Hence, the equilibrium temperature is $-44.2°\mathrm{C}$.

b) Calculation of the entropy change of tungsten

Substituting equation (i) in equation (ii), the entropy change of tungsten element within the insulated container can be given as follows:

$$\begin{gathered} ∆S={\int }_{T_1}^{T_1}\frac{m_1{c}_{1}dt}{T} \\ =m_1{c}_1{\int }_{T_1}^{T_1}\frac{dT}{T} \\ =m_1{c}_{1}In{\left[T\right]}_{T_1}^{T_1} \\ =m_1{c}_{1}In\left[\frac{T_f}{T_1}\right] \end{gathered}$$

For the given values, we have-

$$\begin{gathered} ∆\mathrm{S}=\left(0.045\mathrm{kg}\right)\left(134\mathrm{J}/\mathrm{kg}.\mathrm{K}\right)\mathrm{In}\left[\frac{229\mathrm{K}}{303\mathrm{K}}\right] \\ =1.69\mathrm{J}/\mathrm{K} \end{gathered}$$

Hence, the value of entropy change is -1.69 J/K.

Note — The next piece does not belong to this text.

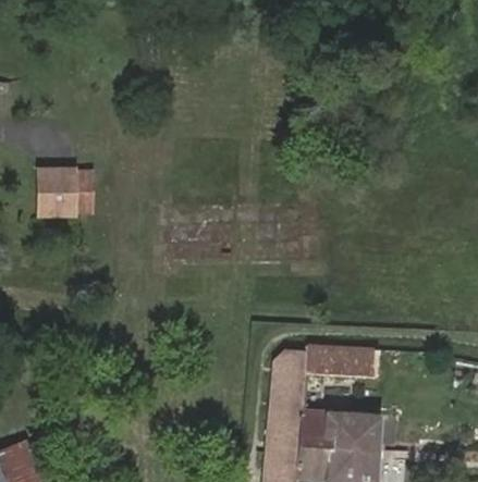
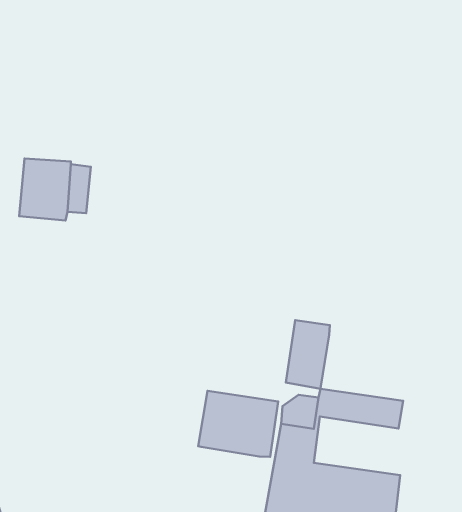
building: none -> [286,320,330,389]
building: none -> [198,391,278,457]

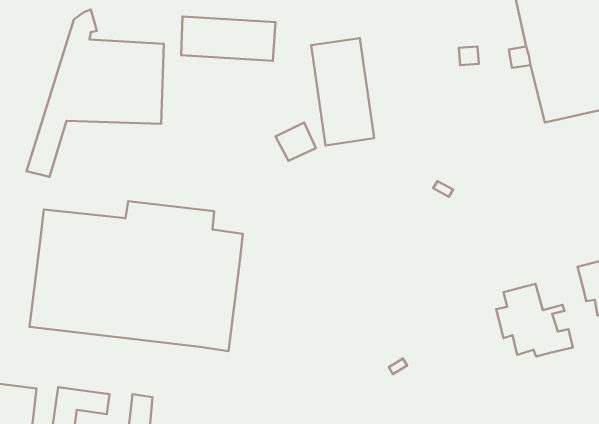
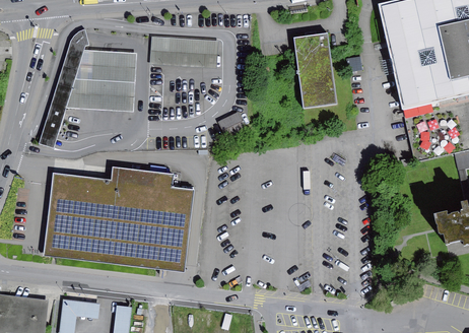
building: [311,38,374,145] -> [291,32,336,109]
building: [496,284,573,357] -> none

c) Calculation of the entropy change of silver

The entropy change of silver element within the insulted container can be given as follows:

$$\begin{gathered} ∆S={\int }_{T_1}^{T_1}\frac{m_2{c}_{2}dt}{T} \\ =m_2{c}_2{\int }_{T_1}^{T_1}\frac{dT}{T} \\ =m_2{c}_{2}In{\left[T\right]}_{T_1}^{T_1} \\ =m_2{c}_{2}In\left[\frac{T_f}{T_1}\right] \end{gathered}$$

For the given values-

$$\begin{gathered} ∆\mathrm{S}=\left(0.025\mathrm{kg}\right)\left(236\mathrm{J}/\mathrm{kg}.\mathrm{K}\right)\mathrm{In}\left[\frac{229\mathrm{K}}{153\mathrm{K}}\right] \\ =2.38\mathrm{J}/\mathrm{K} \end{gathered}$$

Hence, the value of entropy change is 2.38 J/K.

d) Calculation of the entropy change of the tungsten-silver system

The entropy change of the tungsten-silver system is the net energy released by both the materials and that is given as follows:

$$\begin{gathered} ∆{\mathrm{S}}_{\mathrm{system}}=\left(2.38-1.69\right)\mathrm{J}/\mathrm{K} \\ =0.69\mathrm{J}/\mathrm{K} \end{gathered}$$

Hence, the net entropy change for the system is 0.69 J/K.